Now, his church has become a hub of friendship among Haitians and Americans. Over the weekend’s festivities, Haitian and American parents held each other’s babies. In a free English class for native Creole speakers, a Haitian father laughed with one of the teachers, a local middle school teacher who had taught both of his children, about how his Americanized son just waves hello when he comes home from school instead of coming up to hug him and shake his hand as is customary in traditional Haitian households.
Several miles away, at a Haitian restaurant in town, Marjory Wentworth clasped a hand over her heart as she talked about Jacques Adler, who in less than a year has become a close friend. Wentworth moved to Springfield in 2023 after 17 years as South Carolina’s poet laureate. In the 1980s, she worked as a refugee resettlement worker and, among other assignments, became the legal liaison for families of Haitian refugees at the Brooklyn Navy Yard’s detention center.

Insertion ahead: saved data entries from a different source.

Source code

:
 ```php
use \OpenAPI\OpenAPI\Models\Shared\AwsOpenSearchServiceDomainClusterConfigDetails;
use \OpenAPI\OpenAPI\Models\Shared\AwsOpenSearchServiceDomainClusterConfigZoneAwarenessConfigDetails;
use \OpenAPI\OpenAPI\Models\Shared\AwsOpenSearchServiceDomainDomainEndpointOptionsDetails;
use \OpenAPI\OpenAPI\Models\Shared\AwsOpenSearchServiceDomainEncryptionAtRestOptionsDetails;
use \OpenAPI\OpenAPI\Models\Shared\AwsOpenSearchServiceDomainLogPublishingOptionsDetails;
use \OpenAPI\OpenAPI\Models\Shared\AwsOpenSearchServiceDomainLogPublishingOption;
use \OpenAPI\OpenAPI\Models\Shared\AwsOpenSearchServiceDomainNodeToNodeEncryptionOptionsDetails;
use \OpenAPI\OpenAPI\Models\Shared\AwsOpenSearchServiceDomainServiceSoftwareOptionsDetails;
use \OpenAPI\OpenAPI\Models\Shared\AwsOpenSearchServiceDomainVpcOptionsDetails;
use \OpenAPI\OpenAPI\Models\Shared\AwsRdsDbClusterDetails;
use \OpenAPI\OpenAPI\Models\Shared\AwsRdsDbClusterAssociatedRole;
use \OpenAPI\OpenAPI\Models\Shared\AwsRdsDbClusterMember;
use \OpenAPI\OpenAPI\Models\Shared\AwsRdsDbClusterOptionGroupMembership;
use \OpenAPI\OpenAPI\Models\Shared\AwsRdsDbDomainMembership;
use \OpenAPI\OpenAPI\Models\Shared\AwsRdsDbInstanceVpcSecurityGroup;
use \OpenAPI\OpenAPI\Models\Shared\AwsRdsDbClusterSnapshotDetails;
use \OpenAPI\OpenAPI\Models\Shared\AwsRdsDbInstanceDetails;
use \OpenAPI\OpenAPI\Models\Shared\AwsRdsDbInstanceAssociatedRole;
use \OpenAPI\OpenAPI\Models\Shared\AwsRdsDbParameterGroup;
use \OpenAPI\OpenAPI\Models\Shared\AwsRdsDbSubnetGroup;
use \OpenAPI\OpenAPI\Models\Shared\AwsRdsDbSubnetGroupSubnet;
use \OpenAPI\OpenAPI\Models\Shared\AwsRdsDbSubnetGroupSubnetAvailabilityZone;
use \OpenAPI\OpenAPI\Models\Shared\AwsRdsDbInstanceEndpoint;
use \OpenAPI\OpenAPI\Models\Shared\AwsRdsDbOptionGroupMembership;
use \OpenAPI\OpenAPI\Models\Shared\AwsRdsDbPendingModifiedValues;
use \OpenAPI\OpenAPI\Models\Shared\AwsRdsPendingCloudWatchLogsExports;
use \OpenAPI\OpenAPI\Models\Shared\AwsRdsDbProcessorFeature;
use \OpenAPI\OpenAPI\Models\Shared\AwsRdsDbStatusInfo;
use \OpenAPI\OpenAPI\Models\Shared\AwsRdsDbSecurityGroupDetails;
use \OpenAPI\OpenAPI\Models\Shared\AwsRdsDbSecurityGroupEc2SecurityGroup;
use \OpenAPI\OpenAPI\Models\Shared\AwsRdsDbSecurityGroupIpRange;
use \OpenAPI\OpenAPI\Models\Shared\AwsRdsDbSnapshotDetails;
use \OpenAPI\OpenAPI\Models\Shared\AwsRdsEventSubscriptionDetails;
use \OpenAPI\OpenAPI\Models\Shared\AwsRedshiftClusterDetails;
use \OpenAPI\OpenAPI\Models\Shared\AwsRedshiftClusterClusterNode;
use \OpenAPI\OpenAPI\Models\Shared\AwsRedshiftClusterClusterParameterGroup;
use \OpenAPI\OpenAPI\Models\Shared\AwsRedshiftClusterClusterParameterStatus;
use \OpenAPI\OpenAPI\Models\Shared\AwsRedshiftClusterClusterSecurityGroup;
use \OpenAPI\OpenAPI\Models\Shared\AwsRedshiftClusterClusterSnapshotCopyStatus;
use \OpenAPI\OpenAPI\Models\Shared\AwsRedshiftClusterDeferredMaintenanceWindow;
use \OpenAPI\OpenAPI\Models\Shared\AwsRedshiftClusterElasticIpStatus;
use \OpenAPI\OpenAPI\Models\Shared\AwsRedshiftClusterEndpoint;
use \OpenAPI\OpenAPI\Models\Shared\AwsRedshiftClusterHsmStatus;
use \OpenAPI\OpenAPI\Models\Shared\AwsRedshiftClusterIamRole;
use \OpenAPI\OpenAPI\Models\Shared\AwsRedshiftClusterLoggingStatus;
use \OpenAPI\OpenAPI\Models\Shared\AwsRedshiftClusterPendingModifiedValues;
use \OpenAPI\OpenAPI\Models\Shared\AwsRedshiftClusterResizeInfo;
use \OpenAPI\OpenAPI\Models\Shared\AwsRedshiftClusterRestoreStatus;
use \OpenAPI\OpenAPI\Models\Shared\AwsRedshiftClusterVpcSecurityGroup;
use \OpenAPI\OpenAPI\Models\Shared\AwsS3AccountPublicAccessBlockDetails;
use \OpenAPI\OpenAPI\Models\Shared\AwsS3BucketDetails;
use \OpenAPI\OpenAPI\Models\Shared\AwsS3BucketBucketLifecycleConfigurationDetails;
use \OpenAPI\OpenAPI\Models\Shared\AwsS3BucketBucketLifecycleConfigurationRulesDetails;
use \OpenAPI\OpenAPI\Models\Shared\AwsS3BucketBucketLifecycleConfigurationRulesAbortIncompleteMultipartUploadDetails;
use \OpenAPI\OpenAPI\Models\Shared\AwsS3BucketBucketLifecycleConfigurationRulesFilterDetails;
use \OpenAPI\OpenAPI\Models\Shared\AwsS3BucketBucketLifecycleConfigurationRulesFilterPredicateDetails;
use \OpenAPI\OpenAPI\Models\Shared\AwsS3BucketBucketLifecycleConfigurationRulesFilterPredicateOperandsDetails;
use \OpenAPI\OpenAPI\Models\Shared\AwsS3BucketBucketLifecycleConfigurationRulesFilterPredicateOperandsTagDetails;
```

She and her husband, Peter, had no idea there were Haitians in Springfield until they moved here and heard people speaking Creole in the grocery stores and laundromats.
Wentworth and Adler, a fellow poet and former journalist from Haiti, met through mutual friends on a text thread and started working as collaborators. Once, when they were supposed to meet to work on a poem, Adler canceled at the last minute. His wife, afraid of anti-Haitian sentiment, didn’t want him to leave the house.

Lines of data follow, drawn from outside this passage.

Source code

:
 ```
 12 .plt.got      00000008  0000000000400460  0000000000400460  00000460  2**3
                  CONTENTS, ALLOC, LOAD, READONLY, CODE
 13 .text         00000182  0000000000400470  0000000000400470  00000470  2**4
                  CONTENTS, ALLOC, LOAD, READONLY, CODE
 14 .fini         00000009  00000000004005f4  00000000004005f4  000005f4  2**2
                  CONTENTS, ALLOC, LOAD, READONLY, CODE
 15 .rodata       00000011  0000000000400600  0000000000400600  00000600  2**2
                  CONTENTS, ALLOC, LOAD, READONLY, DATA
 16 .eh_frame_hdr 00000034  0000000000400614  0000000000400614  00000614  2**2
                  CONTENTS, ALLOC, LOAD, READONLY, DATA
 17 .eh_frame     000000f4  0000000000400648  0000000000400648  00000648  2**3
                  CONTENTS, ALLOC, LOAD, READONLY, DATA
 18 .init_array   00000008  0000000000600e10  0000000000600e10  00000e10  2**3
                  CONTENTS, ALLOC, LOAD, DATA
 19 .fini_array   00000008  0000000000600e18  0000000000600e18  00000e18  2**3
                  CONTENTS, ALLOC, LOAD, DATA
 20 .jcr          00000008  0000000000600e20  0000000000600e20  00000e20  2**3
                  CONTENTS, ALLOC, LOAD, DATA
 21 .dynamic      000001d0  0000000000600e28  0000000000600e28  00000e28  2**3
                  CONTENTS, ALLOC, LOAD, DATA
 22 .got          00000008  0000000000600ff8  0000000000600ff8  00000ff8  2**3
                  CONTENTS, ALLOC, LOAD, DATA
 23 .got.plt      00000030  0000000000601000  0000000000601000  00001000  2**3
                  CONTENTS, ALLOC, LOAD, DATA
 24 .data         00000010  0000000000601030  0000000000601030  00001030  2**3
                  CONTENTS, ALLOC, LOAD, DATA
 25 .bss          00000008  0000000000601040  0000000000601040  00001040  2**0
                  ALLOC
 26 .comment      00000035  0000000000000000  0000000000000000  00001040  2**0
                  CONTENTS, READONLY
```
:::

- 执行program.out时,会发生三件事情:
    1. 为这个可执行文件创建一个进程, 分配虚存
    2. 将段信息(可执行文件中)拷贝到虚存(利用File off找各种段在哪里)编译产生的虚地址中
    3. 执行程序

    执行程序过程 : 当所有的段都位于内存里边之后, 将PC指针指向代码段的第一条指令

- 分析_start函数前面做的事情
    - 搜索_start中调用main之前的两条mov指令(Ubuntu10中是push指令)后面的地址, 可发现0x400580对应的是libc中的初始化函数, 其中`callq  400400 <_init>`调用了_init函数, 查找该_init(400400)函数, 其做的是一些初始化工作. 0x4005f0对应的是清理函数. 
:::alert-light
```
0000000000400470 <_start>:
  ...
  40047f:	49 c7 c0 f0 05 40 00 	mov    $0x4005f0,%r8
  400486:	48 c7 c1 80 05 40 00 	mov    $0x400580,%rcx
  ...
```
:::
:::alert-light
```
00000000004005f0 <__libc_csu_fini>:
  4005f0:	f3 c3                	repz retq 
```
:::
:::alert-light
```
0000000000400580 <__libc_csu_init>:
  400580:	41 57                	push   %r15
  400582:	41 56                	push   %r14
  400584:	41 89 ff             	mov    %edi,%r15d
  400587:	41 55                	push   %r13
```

“Every time I call Jacques and I don’t hear back from him, I think something has happened to him,” Wentworth said. “That’s how all of us [with Haitian friends] feel right now.”
At the Independence Day celebration at the church the next day, the two of them teamed up to recite French and English versions of Adler’s poem, “The Former Island.”
The event also included songs and two solos from Harriet Joseph, a Haitian Springfield resident who, on the night before her performance, was one of a couple hundred people who crammed into the indoor soccer field at the town’s Shamrock Recreation Center.
There, a team of young Haitian men were capping an undefeated season in a local soccer league with a championship game. With five minutes left in the second half, the Haitian team was down 3-2.
Their coach, Dominique Plesume, could see the frustration in his players’ eyes as they looked at him. A former soccer coach in his hometown of Jacmel, Haiti, Plesume began coming to the games in Springfield as a spectator. He stepped in as coach after giving the guys a few pointers.
The Haitian team scored another goal, tying the game. Then, with just 23 seconds left, one of the players kicked a shot that caught the other team’s goalie off guard and won the game. The fans in the rec center, including Dorsainvil, jumped to their feet and cheered.
At that moment, Haitians in Springfield soaked in a small victory with hope of more to come when the judge renders her decision.
“Whooo, I was worried,” Harriet Joseph said as she stood just outside the plexiglass-encased field. “I don’t know what I would have done if we lost. But we won. We won, and that’s what matters.”